"I was married five years ago yesterday, as it happens," she went on, "but it's not necessary to set up a day nursery, you know, under those circumstances."
Still silence. Miss Honey studied the floor, and Caroline, after an astonished stare at the Princess, directed her eyes from one tapestry to another.
"I suppose you understand that, don't you?" demanded the Princess sharply.
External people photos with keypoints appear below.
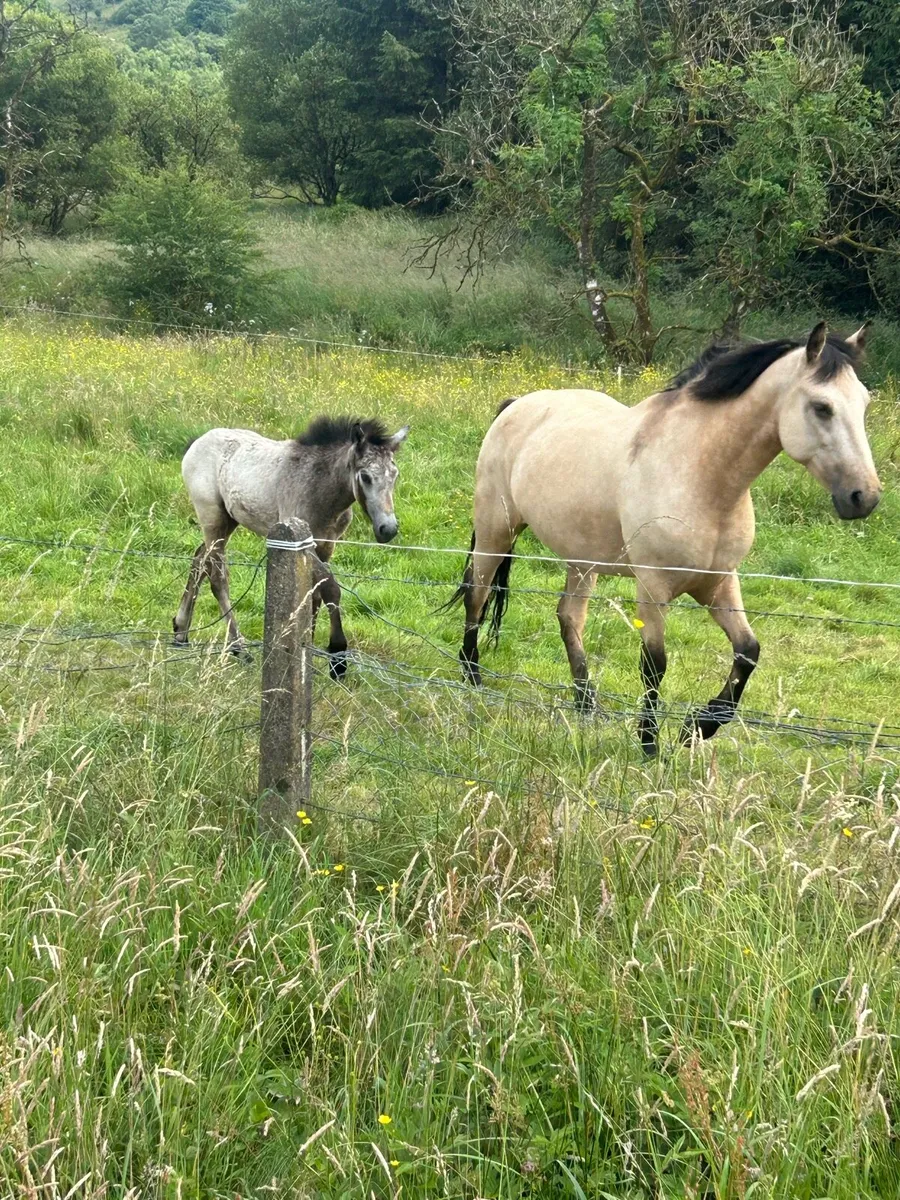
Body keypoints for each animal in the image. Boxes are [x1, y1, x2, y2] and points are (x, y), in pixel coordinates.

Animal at [173, 415, 409, 673]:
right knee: (217, 576)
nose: (388, 529)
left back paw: (181, 632)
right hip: (213, 519)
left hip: (228, 521)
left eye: (395, 475)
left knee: (200, 560)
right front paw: (337, 657)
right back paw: (239, 648)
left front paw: (309, 652)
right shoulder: (303, 543)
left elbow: (314, 594)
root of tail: (197, 442)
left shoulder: (326, 545)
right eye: (365, 476)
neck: (320, 487)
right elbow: (330, 588)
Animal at [447, 322, 881, 756]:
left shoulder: (719, 583)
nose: (865, 497)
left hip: (582, 558)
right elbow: (654, 665)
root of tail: (517, 405)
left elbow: (748, 652)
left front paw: (699, 727)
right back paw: (472, 677)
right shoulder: (653, 588)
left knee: (569, 617)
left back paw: (587, 703)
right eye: (822, 407)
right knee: (476, 594)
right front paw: (649, 743)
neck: (700, 475)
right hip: (496, 530)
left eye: (863, 404)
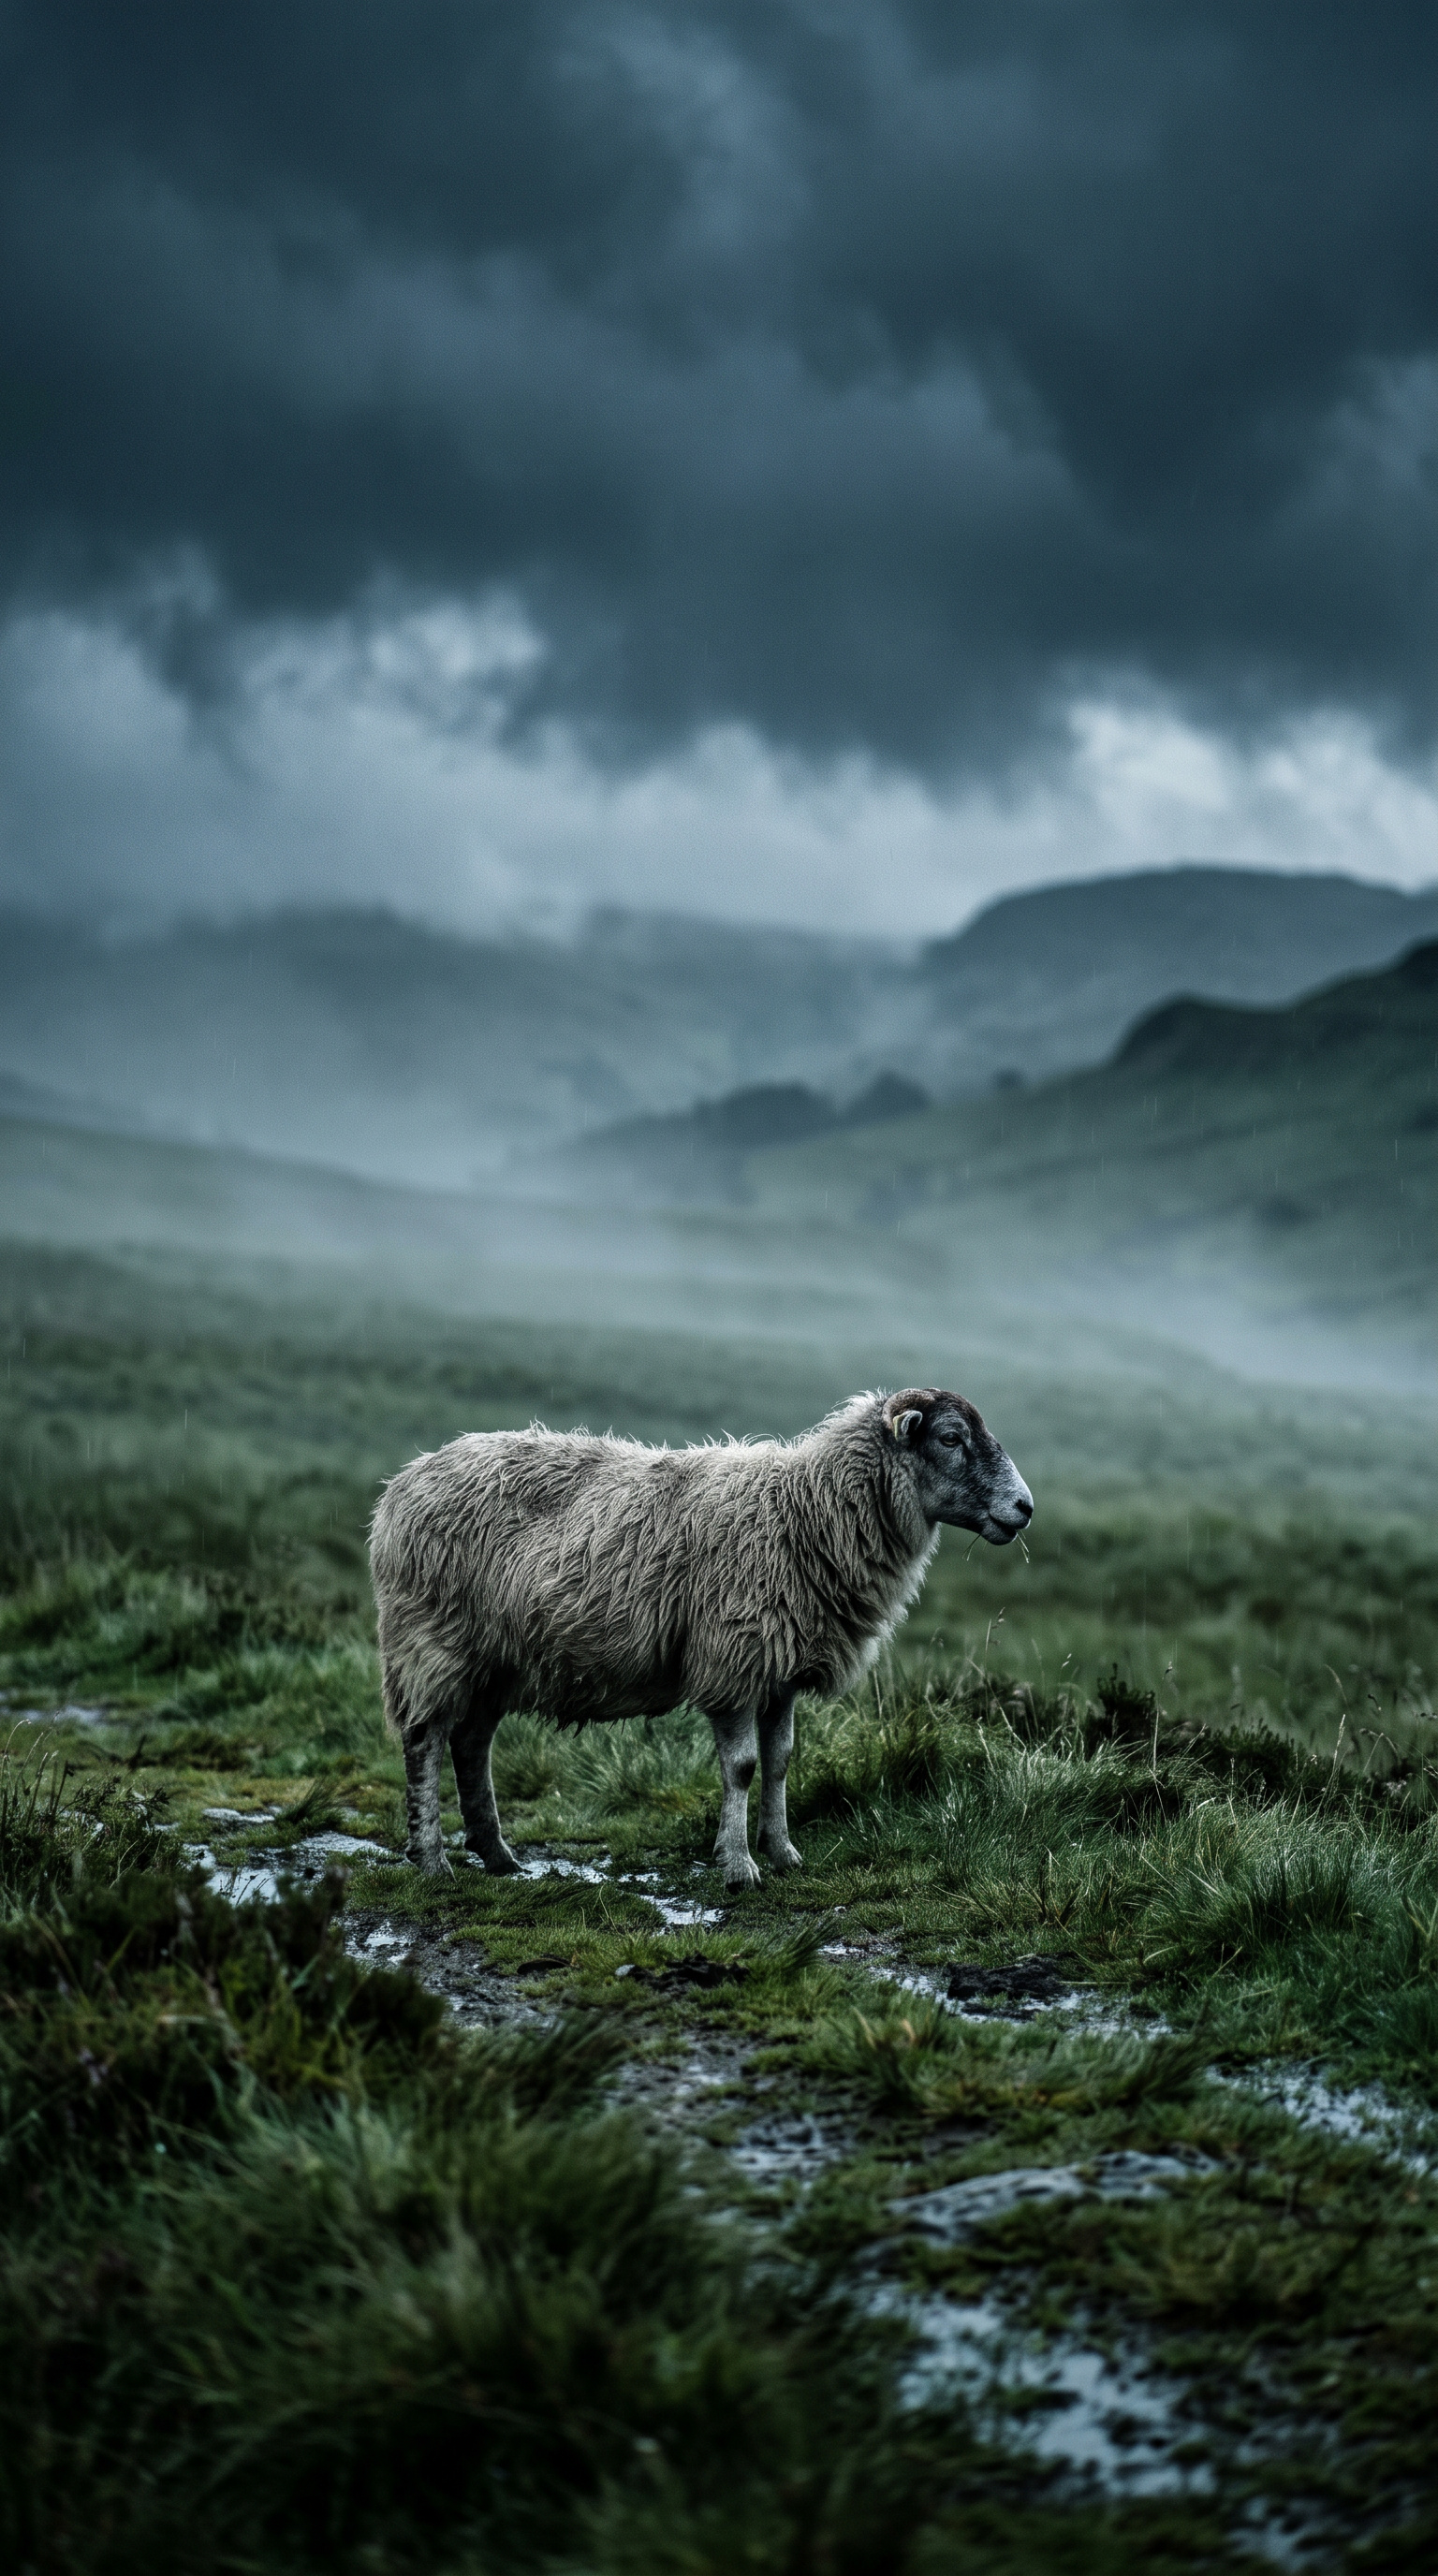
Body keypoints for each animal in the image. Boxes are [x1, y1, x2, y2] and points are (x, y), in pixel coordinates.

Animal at [370, 1386, 1033, 1888]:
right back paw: (431, 1861)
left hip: (495, 1659)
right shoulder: (733, 1660)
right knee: (425, 1740)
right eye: (950, 1438)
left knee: (470, 1744)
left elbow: (780, 1762)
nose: (1024, 1508)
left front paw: (782, 1852)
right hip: (432, 1642)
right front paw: (739, 1866)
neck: (805, 1514)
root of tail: (403, 1483)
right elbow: (740, 1767)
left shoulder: (779, 1671)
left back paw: (498, 1856)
She appeared unnecessarily irritated, and as a matter of fact embarrassed her guests to such an extent that they were utterly unable to relieve the stillness that oppressed them quite as much as herself.
The Princess uttered an angry exclamation and paced rapidly up and down the room, looking more regal and more unlike other people than ever.
"For heaven's sake, say something, you little sillies!" she cried. "I suppose you want me to lose my temper?"
Caroline gulped and Miss Honey examined her shoe ties mutely.
Suddenly a well-known voice floated toward them.
"Was his nice bottle all ready? Wait a minute, only a minute now, General, and Delia'll give it to you!"
The procession filed into the room, Delia and the General, Ellis deferentially holding a tiny white coat, the man in livery bearing a small copper saucepan in which he balanced a white bottle with some difficulty. His face was full of anxious interest.
Delia thanked them both gravely, seated herself on the foot of the basket chair, arranged the General flat across her knees, and amid the excited silence of her audience, shook the bottle once or twice with the air of an alchemist on the brink of an epoch-making discovery.